Many organisations in the effective altruism community (‘EA orgs’) are currently fundraising (see Rob Wiblin’s GDoc “Fundraising and annual review posts on the EA Forum around Dec 2018”).
I’ve created a spreadsheet summing up the fundraising targets of EA orgs. In brief, EA orgs are currently trying to raise roughly $10m - $16m.
- Some EA orgs seem to be maturing to the point at which they have multi-million dollar budgets.
- One concern: Big donors often do not fully fund an organisation and it is good for organisations to diversify funding from different sources. This might lead to a situation where big EA orgs are hovering up donations from many small EA donors. This money is likely to be very valuable counterfactually, because it could be given to smaller EA projects or high-impact non-meta causes. EA orgs might want to try to professionalize their fundraising efforts and diversify their funding by reaching out to more non-traditional EA donors. For instance, like other big non-profits, EA orgs might want to hire institutional fundraisers to tap into larger grants from big foundations other than the usual suspects (e.g.
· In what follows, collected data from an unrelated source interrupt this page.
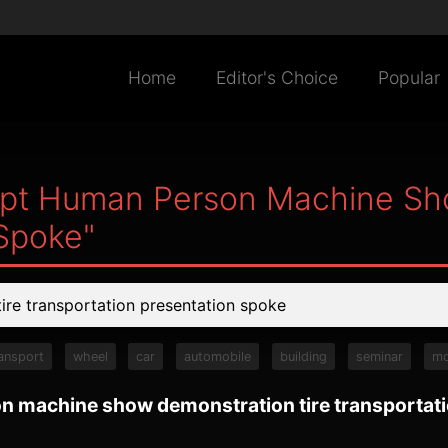
Home
Editor's Choice
Popular
Tpt Human Person Machine Sh
 Spoke"
ansport
wheel
car
automobile
building
seminar
mo
n machine show demonstration tire transportat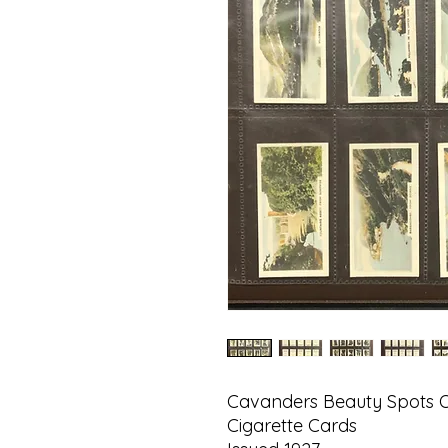
Cavanders Beauty Spots Of
Cigarette Cards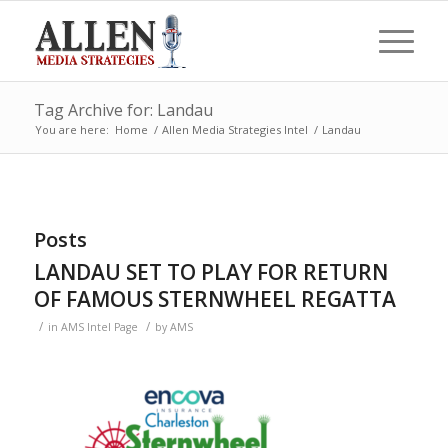
Tag Archive for: Landau
You are here:
Home
/
Allen Media Strategies Intel
/
Landau
Posts
LANDAU SET TO PLAY FOR RETURN
OF FAMOUS STERNWHEEL REGATTA
/
/
in
AMS Intel Page
by
AMS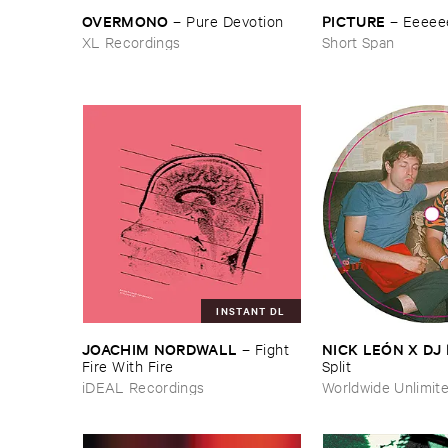
OVERMONO
PICTURE
–
Pure ​Devotion
–
Eeeee
XL Recordings
Short Span
INSTANT DL
JOACHIM ​NORDWALL
NICK ​LEÓ​N ​X ​D
–
Fight ​
Fire ​With ​Fire
Split
iDEAL Recordings
Worldwide Unlimit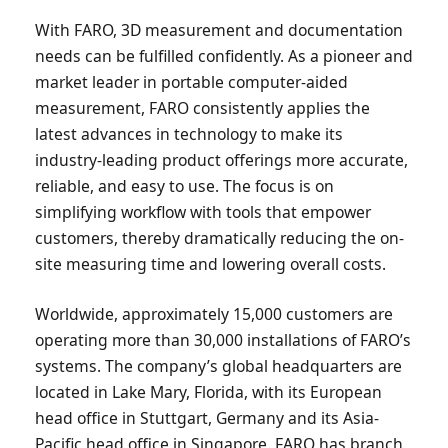
With FARO, 3D measurement and documentation
needs can be fulfilled confidently. As a pioneer and
market leader in portable computer-aided
measurement, FARO consistently applies the
latest advances in technology to make its
industry-leading product offerings more accurate,
reliable, and easy to use. The focus is on
simplifying workflow with tools that empower
customers, thereby dramatically reducing the on-
site measuring time and lowering overall costs.
Worldwide, approximately 15,000 customers are
operating more than 30,000 installations of FARO’s
systems. The company’s global headquarters are
located in Lake Mary, Florida, with its European
head office in Stuttgart, Germany and its Asia-
Pacific head office in Singapore. FARO has branch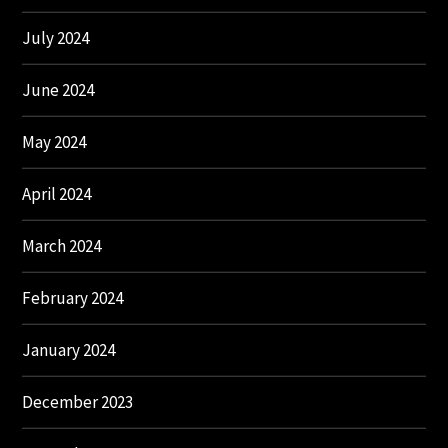
July 2024
June 2024
May 2024
April 2024
March 2024
February 2024
January 2024
December 2023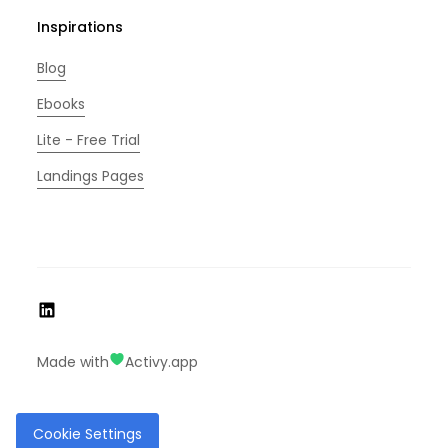
Inspirations
Blog
Ebooks
Lite - Free Trial
Landings Pages
Made with
Activy.app
Cookie Settings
Vox’s Future Perfect has received a $380k grant from the Rockefeller Foundation), or get academic or government grants (e.g. the academic institute GPI at Oxford University wants to hire someone to do “Fundraising, particularly from private donors.”).
- These figures might also suggest that the EA community is relatively more funding constrained again. In other words, earning to give might be relatively more effective again (even though the talent vs. funding constraints topic is which is a complex issue).